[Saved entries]
§ §

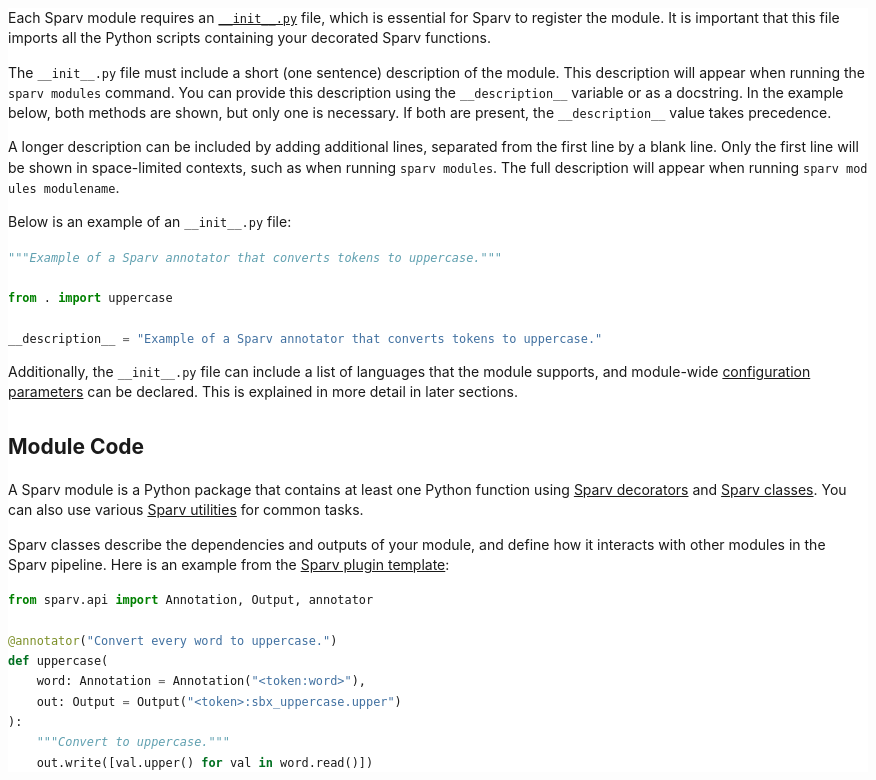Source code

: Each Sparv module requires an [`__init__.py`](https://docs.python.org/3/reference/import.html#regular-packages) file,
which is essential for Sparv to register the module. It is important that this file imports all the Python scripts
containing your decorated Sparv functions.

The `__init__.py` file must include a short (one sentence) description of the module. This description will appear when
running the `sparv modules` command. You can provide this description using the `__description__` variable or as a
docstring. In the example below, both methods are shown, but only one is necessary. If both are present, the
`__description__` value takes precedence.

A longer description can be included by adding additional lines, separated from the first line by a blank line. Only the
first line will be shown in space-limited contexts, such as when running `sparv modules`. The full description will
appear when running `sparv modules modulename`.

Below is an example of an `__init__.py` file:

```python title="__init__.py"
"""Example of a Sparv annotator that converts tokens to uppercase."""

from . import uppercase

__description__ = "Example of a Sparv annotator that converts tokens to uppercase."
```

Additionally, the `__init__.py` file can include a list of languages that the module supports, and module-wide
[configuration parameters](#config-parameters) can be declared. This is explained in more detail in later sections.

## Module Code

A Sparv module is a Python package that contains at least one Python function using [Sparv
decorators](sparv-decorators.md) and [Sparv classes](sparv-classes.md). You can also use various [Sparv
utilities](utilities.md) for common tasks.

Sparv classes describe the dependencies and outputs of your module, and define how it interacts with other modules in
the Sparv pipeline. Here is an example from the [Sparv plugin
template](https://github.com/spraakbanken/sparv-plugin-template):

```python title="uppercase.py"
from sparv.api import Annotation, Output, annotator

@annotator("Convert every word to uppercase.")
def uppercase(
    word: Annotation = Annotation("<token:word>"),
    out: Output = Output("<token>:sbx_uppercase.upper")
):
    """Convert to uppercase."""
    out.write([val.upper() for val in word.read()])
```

§ §

Task item - Tally the lines of the records that contain the word "modules", then give only the tally.

Exercise answer - 4